Every record must be repeated exactly; omit any pictures they contain.

(Hardware project source files)
■ ■ ■ ■ ■
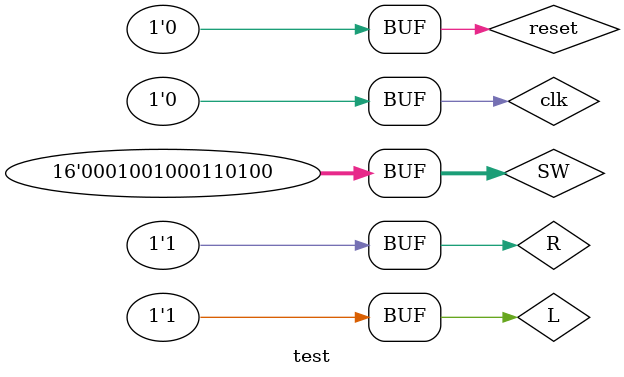
<source format=sv>
`timescale 1ns / 1ps


//module testbench();
//	logic clk;
//	logic reset;
//	logic [31:0] writedata, adr;
//	logic memwrite;
//	// instantiate device to be tested
//	top dut (clk, reset, writedata, adr, memwrite);
//	// initialize test
//	initial	begin
//		reset <= 1; # 22; reset <= 0;
//	end
//	// generate clock to sequence tests
//	always begin
//		clk <= 1; # 5; clk <= 0; # 5;
//	end
//	// check results
//	always @(negedge clk) begin
//		if (memwrite) begin
//			if (adr===84 & writedata===7) begin
//				$display("Simulation succeeded");
//				$stop;
//			end else if (adr !==80) begin
//				$display("Simulation failed");
//				$stop;
//			end
//		end
//	end
//endmodule 

module test(
    );
    logic           clk;
    logic           reset,L,R;
    logic [15:0]    SW;
    logic [7:0]     AN;
    logic [6:0]     A2G;

    top dut(clk, reset, L, R, SW, AN, A2G);
    initial
        begin
           #0;reset<=1;
           #2;reset<=0;
           #2;L<=1;R<=1;
           #2;SW<=16'h1234;
        end            
        always
            begin
                clk = 1;
                #1;
                clk = 0;
                #1;
            end
endmodule
</source>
■ ■ ■ ■ ■
* [Solution below]
<source format=sv>
`timescale 1ns / 1ps


//module testbench();
//	logic clk;
//	logic reset;
//	logic [31:0] writedata, adr;
//	logic memwrite;
//	// instantiate device to be tested
//	top dut (clk, reset, writedata, adr, memwrite);
//	// initialize test
//	initial	begin
//		reset <= 1; # 22; reset <= 0;
//	end
//	// generate clock to sequence tests
//	always begin
//		clk <= 1; # 5; clk <= 0; # 5;
//	end
//	// check results
//	always @(negedge clk) begin
//		if (memwrite) begin
//			if (adr===84 & writedata===7) begin
//				$display("Simulation succeeded");
//				$stop;
//			end else if (adr !==80) begin
//				$display("Simulation failed");
//				$stop;
//			end
//		end
//	end
//endmodule 

module test(
    );
    logic           clk;
    logic           reset,L,R;
    logic [15:0]    SW;
    logic [7:0]     AN;
    logic [6:0]     A2G;

    top dut(clk, reset, L, R, SW, AN, A2G);
    initial
        begin
           #0;reset<=1;
           #2;reset<=0;
           #2;L<=1;R<=1;
           #2;SW<=16'h1234;
        end            
        always
            begin
                clk = 1;
                #1;
                clk = 0;
                #1;
            end
endmodule
</source>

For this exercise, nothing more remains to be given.